__Text shown__.

━━━━━━━━━━━━━━━━━━━━

[Development] Changes planned for the online installer
Sze Howe Koh
szehowe.koh at gmail.com
Tue Mar 19 14:47:07 CET 2019
Thanks for the initiative, Tuuka and team. Much appreciated.
As part of the meeting, please review the points raised in previous
discussions [1][2]. Three major pain points were:
(A) Downloading metadata is very time-consuming.
(B) The automatic mirror selection algorithm doesn't always pick
the best mirror.
(C) (New users) It's not clear how to choose what to install.
The changes you described, as well as Fabrice's suggestions, seem to
address (A) quite nicely.
I made a tool to help with (B), but it was meant to be a quick and
dirty hack [3]. I didn't expect it to still be in use 5 years later.
Please provide the ability to override the default mirror within the
installer itself.
I believe the documentation team discussed on-boarding techniques as
part of their workshop last week [4]. Please work with them to address
(C) in a holistic manner.

━━━━━━━━━━━━━━━━━━━━

__Dataset extract__.
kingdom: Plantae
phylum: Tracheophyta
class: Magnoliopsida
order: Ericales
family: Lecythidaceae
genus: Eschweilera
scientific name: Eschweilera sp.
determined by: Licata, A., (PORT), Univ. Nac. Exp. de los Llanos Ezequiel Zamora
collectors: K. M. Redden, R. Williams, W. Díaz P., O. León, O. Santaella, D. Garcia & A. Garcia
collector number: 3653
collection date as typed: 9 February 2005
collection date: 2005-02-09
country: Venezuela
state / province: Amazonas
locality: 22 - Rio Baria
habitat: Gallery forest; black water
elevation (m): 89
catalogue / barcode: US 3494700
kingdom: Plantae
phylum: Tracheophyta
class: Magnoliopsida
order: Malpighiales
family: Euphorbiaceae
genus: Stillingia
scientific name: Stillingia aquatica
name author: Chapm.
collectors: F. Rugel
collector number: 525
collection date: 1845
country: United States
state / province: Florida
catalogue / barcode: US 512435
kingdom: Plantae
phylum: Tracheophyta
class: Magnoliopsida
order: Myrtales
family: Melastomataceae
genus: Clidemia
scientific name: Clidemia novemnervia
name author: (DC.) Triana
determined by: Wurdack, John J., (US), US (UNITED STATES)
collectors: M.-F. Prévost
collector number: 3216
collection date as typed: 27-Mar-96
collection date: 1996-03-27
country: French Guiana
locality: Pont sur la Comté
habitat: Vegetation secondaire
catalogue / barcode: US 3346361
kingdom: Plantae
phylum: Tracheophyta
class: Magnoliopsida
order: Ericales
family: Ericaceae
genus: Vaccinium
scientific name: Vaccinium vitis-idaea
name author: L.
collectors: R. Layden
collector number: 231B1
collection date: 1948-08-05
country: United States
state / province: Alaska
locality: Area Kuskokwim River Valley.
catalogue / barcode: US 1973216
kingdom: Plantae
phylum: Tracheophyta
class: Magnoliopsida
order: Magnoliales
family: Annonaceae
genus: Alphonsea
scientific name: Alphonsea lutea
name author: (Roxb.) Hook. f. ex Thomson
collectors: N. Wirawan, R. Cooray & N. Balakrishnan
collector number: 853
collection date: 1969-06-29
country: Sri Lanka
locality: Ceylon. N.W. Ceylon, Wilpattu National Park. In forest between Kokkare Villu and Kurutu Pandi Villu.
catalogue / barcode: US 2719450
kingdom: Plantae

━━━━━━━━━━━━━━━━━━━━

__Short problem 1__. In the message about the online installer, what is pain point (A)?
__Short problem 2__. Print the stretch of the message about the online installer from "The changes you" through "installer itself.".

__Full output 1__. Downloading metadata is very time-consuming.

__Full output 2__.
The changes you described, as well as Fabrice's suggestions, seem to
address (A) quite nicely.
I made a tool to help with (B), but it was meant to be a quick and
dirty hack [3]. I didn't expect it to still be in use 5 years later.
Please provide the ability to override the default mirror within the
installer itself.